» **Directions**:
Return all lines from the entries below in which the word "down" is present.
=== Section Start ===
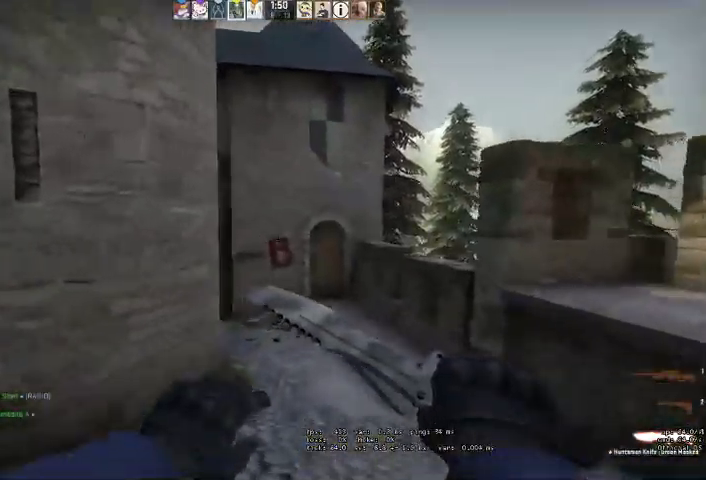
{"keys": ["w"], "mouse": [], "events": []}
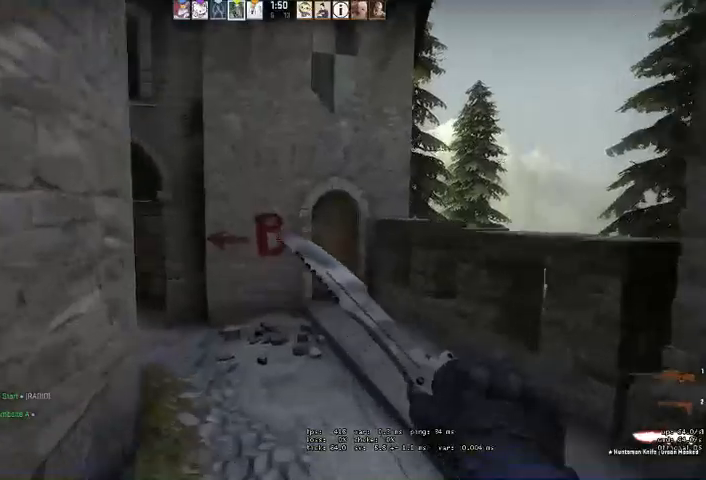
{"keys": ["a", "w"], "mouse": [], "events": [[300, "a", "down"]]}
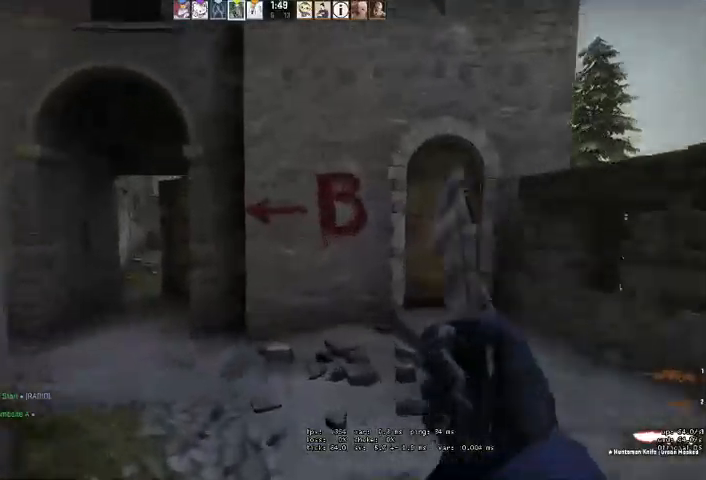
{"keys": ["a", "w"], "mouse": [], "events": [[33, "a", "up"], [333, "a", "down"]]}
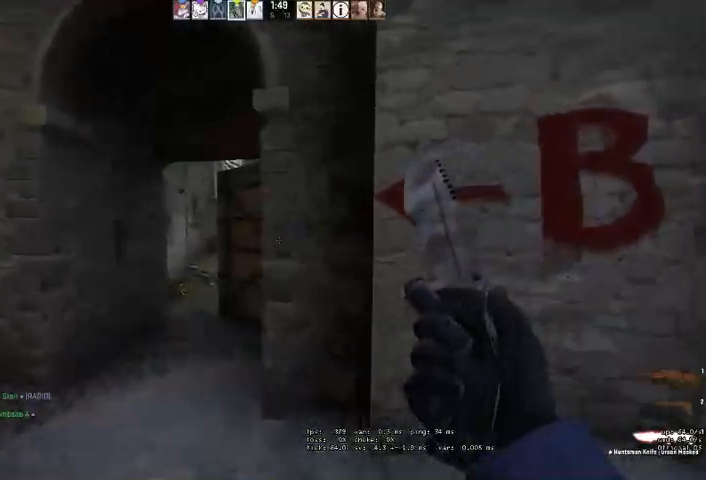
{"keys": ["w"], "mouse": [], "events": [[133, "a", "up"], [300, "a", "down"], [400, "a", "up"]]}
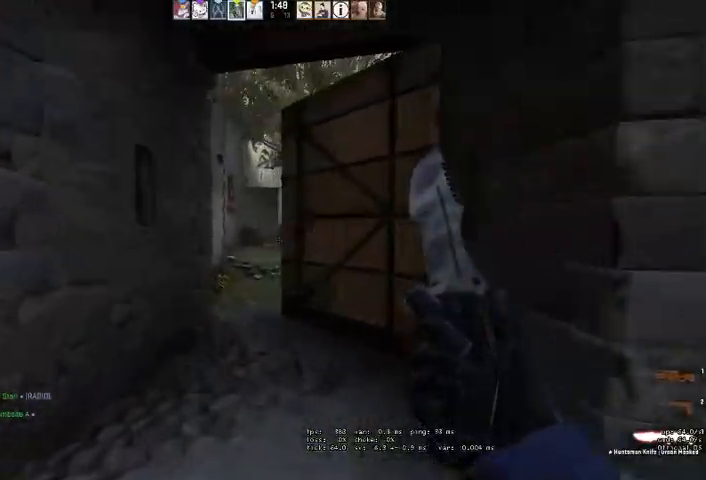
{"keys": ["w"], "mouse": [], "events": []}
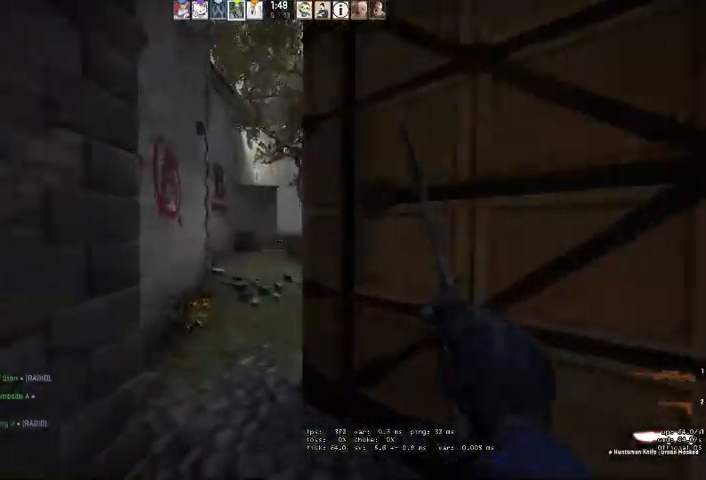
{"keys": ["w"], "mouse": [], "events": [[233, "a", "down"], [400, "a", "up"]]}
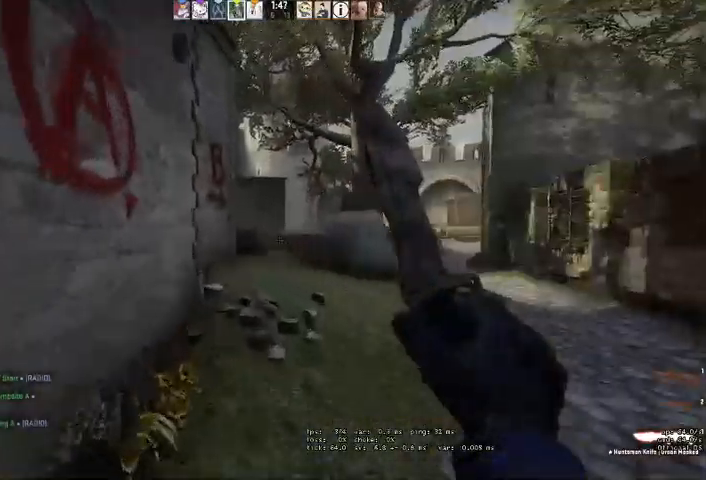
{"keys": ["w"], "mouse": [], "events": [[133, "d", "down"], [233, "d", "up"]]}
=== Section End ===
» **The completed task**:
{"keys": ["a", "w"], "mouse": [], "events": [[300, "a", "down"]]}
{"keys": ["a", "w"], "mouse": [], "events": [[33, "a", "up"], [333, "a", "down"]]}
{"keys": ["w"], "mouse": [], "events": [[133, "a", "up"], [300, "a", "down"], [400, "a", "up"]]}
{"keys": ["w"], "mouse": [], "events": [[233, "a", "down"], [400, "a", "up"]]}
{"keys": ["w"], "mouse": [], "events": [[133, "d", "down"], [233, "d", "up"]]}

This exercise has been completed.